Yerevan (ANTARA) - Armenia pada Kamis mengatakan telah menarik duta besarnya di Israel untuk berkonsultasi mengenai kiriman senjata Israel ke Azerbaijan.
Azerbaijan mengaku telah menggunakan senjata buatan Israel dalam perang melawan pasukan etnik Armenia di sekitar Nagorno-Karabakh, di mana pertempuran pekan ini menuai seruan internasional untuk segera melakukan gencatan senjata.
Memprotes ekspor senjata buatan Israel, juru bicara Kementerian Luar Negeri Armenia Anna Naghdalyan mengatakan "cara kerja Israel tak dapat diterima. Kementerian harus membawa pulang duta besarnya di Israel."
Kementerian Luar Negeri Israel mengaku menyesali keputusan Armenia untuk menarik dubesnya.
"Israel mementingkan hubungan kami dengan Armenia dan menganggap Kedutaan Besar Armenia di Israel sebagai sarana utama untuk mempromosikan hubungan tersebut demi kepentingan bersama," demikian pernyataan Kementerian Luar Negeri.
Ditanyai mengenai penjualan senjata ke Azerbaijan, juru bicara Kementerian Pertahanan Israel bungkam.
Institut Penelitian Perdamaian Internasional Stockholm (SIPRI), yang meneliti konflik dan persenjataan, mengungkapkan bahwa Israel telah menyediakan senjata senilai 825 dolar AS (sekitar Rp12,2 triliun) untuk Azerbaijan antara 2006-2019.
Ekspor tersebut mencakup pesawat nirawak, amunisi, rudal anti-tank dan sistem rudal darat ke udara, demikian informasi Basis Data Pengiriman Senjata SIPRI.

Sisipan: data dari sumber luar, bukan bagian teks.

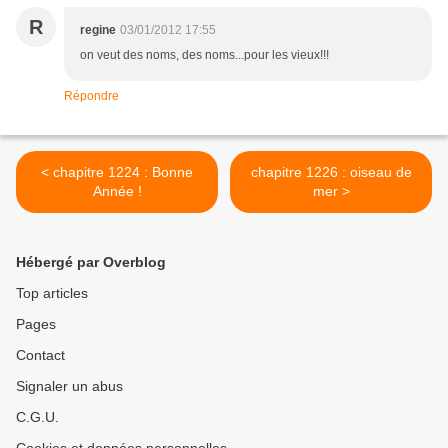
R
regine
03/01/2012 17:55
on veut des noms, des noms...pour les vieux!!!
Répondre
< chapitre 1224 : Bonne
chapitre 1226 : oiseau de
Année !
mer >
Hébergé par Overblog
Top articles
Pages
Contact
Signaler un abus
C.G.U.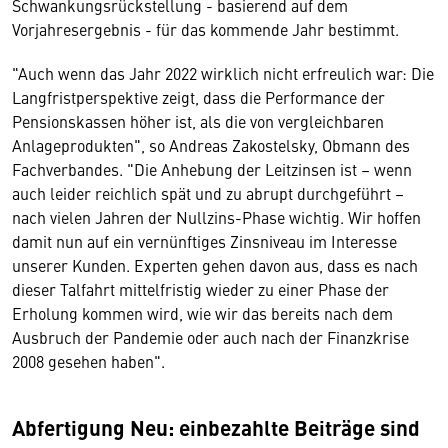
Schwankungsrückstellung - basierend auf dem
Vorjahresergebnis - für das kommende Jahr bestimmt.
"Auch wenn das Jahr 2022 wirklich nicht erfreulich war: Die
Langfristperspektive zeigt, dass die Performance der
Pensionskassen höher ist, als die von vergleichbaren
Anlageprodukten", so Andreas Zakostelsky, Obmann des
Fachverbandes. "Die Anhebung der Leitzinsen ist – wenn
auch leider reichlich spät und zu abrupt durchgeführt –
nach vielen Jahren der Nullzins-Phase wichtig. Wir hoffen
damit nun auf ein vernünftiges Zinsniveau im Interesse
unserer Kunden. Experten gehen davon aus, dass es nach
dieser Talfahrt mittelfristig wieder zu einer Phase der
Erholung kommen wird, wie wir das bereits nach dem
Ausbruch der Pandemie oder auch nach der Finanzkrise
2008 gesehen haben".
Abfertigung Neu: einbezahlte Beiträge sind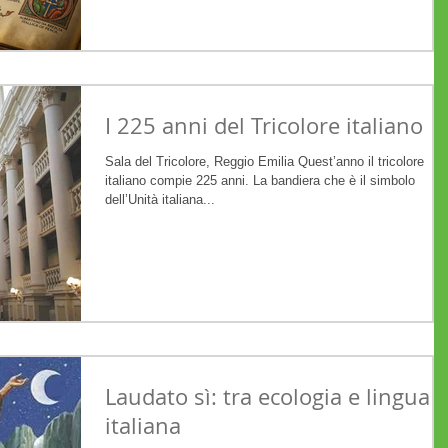
penisola. E dove ha avuto questa visione? Non a Grosseto
come potreste pensare, ma nientemeno che a Parigi, nel
cuore del XIII secolo!
I 225 anni del Tricolore italiano
Sala del Tricolore, Reggio Emilia Quest’anno il tricolore
italiano compie 225 anni. La bandiera che è il simbolo
dell’Unità italiana...
Laudato sì: tra ecologia e lingua
italiana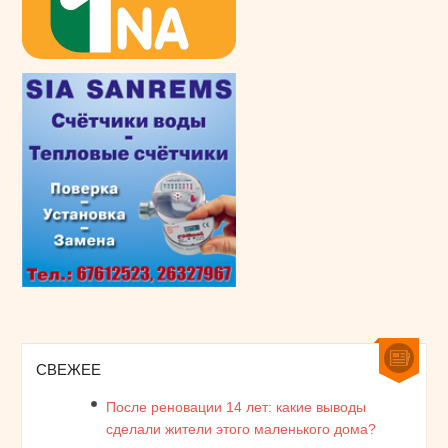
СВЕЖЕЕ
После реновации 14 лет: какие выводы
сделали жители этого маленького дома?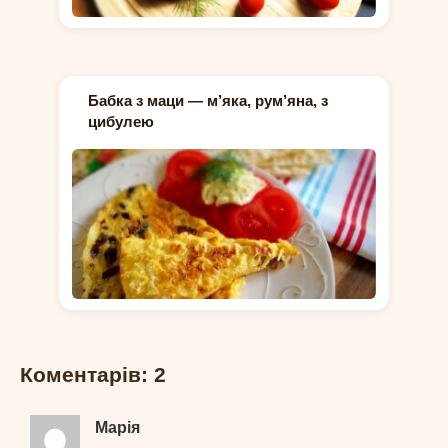
Бабка з маци — м’яка, рум’яна, з
цибулею
Коментарів: 2
Марія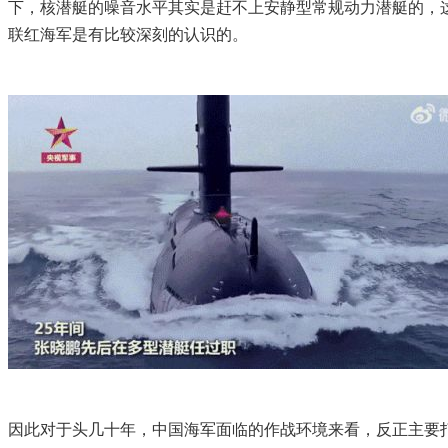
下，核潜艇的噪音水平其实是赶不上安静型常规动力潜艇的，
联红海军是有比较深刻的认识的。
因此对于头几十年，中国海军面临的作战环境来看，反正主要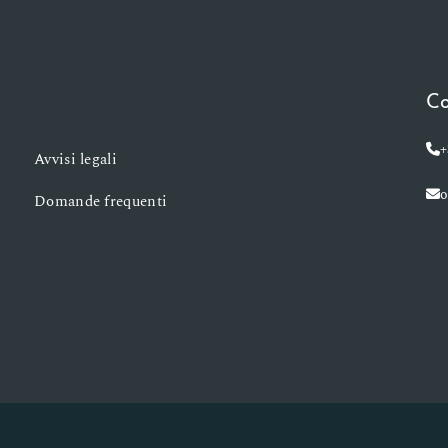
Co
+
Avvisi legali
o
Domande frequenti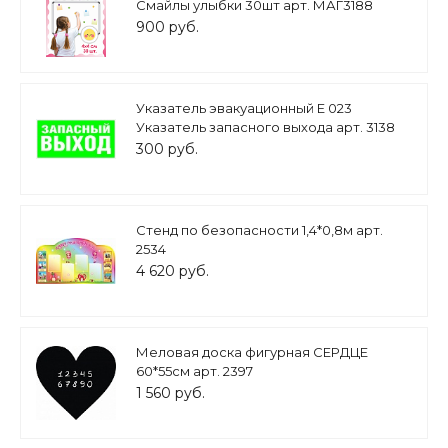
Смайлы улыбки 30шт арт. МАГ3188
900 руб.
Указатель эвакуационный Е 023
Указатель запасного выхода арт. 3138
300 руб.
Стенд по безопасности 1,4*0,8м арт.
2534
4 620 руб.
Меловая доска фигурная СЕРДЦЕ
60*55см арт. 2397
1 560 руб.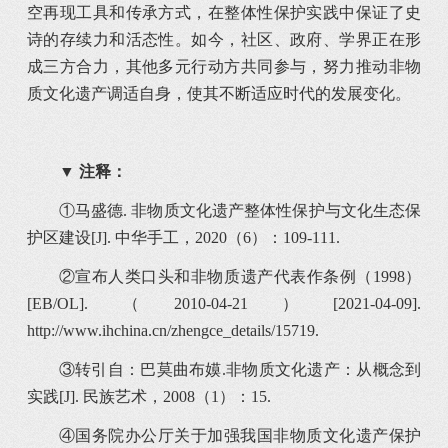
空再现工具和传承方式，在整体性保护实践中保证了史
诗的存续力和活态性。如今，社区、政府、学界正在形
成三方合力，其他多元行动方共同参与，努力推动非物
质文化遗产调适自身，使其不断适应时代的发展变化。
▼ 注释：
①马盛德. 非物质文化遗产整体性保护与文化生态保
护区建设[J]. 中华手工，2020（6）：109-111.
②宣布人类口头和非物质遗产代表作条例（1998）
[EB/OL].（2010-04-21）[2021-04-09].
http://www.ihchina.cn/zhengce_details/15719.
③转引自：巴莫曲布嫫.非物质文化遗产：从概念到
实践[J]. 民族艺术，2008（1）：15.
④国务院办公厅关于加强我国非物质文化遗产保护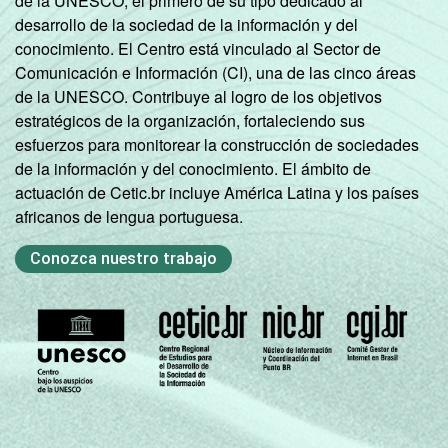
de la UNESCO, el primero de su tipo dedicado al
desarrollo de la sociedad de la información y del
conocimiento. El Centro está vinculado al Sector de
Comunicación e Información (CI), una de las cinco áreas
de la UNESCO. Contribuye al logro de los objetivos
estratégicos de la organización, fortaleciendo sus
esfuerzos para monitorear la construcción de sociedades
de la información y del conocimiento. El ámbito de
actuación de Cetic.br incluye América Latina y los países
africanos de lengua portuguesa.
Conozca nuestro trabajo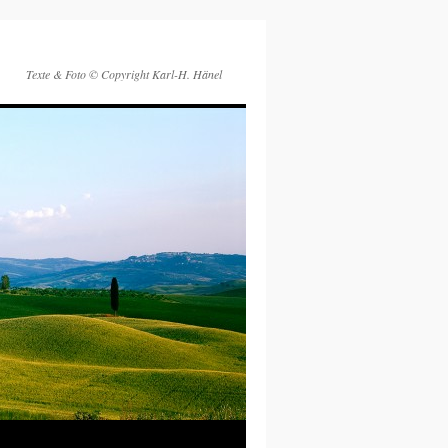
Texte & Foto © Copyright Karl-H. Hänel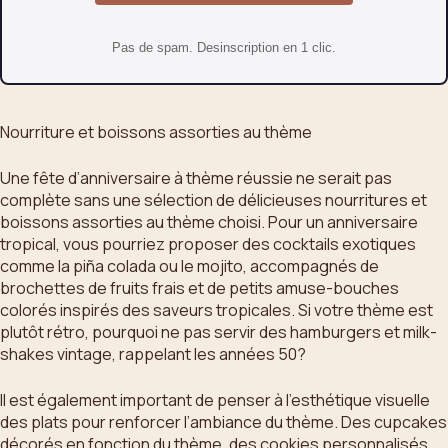
Pas de spam. Desinscription en 1 clic.
Nourriture et boissons assorties au thème
Une fête d’anniversaire à thème réussie ne serait pas
complète sans une sélection de délicieuses nourritures et
boissons assorties au thème choisi. Pour un anniversaire
tropical, vous pourriez proposer des cocktails exotiques
comme la piña colada ou le mojito, accompagnés de
brochettes de fruits frais et de petits amuse-bouches
colorés inspirés des saveurs tropicales. Si votre thème est
plutôt rétro, pourquoi ne pas servir des hamburgers et milk-
shakes vintage, rappelant les années 50?
Il est également important de penser à l’esthétique visuelle
des plats pour renforcer l’ambiance du thème. Des cupcakes
décorés en fonction du thème, des cookies personnalisés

Secara terpisah, dalam wawancara dengan situs berita Walla pada Rabu, ajudan presiden Hikmat Hajiyev mengatakan Azerbaijan menggunakan 'sejumlah' pesawat nirawak buatan Israel dalam perang di wilayah Nagorno-Karabakh.
"(Kami) memiliki salah satu armada (drone) terkuat di kawasan. Dan di antaranya merupakan buatan Israel, kami juga memiliki 'drone' yang lain, tetapi kebanyakan buatan Israel, termasuk 'drone' penyerang dan pengintai, dan 'drone' kamikaze 'Harop', (yang) terbukti sangat ampuh," kata Hajiyev.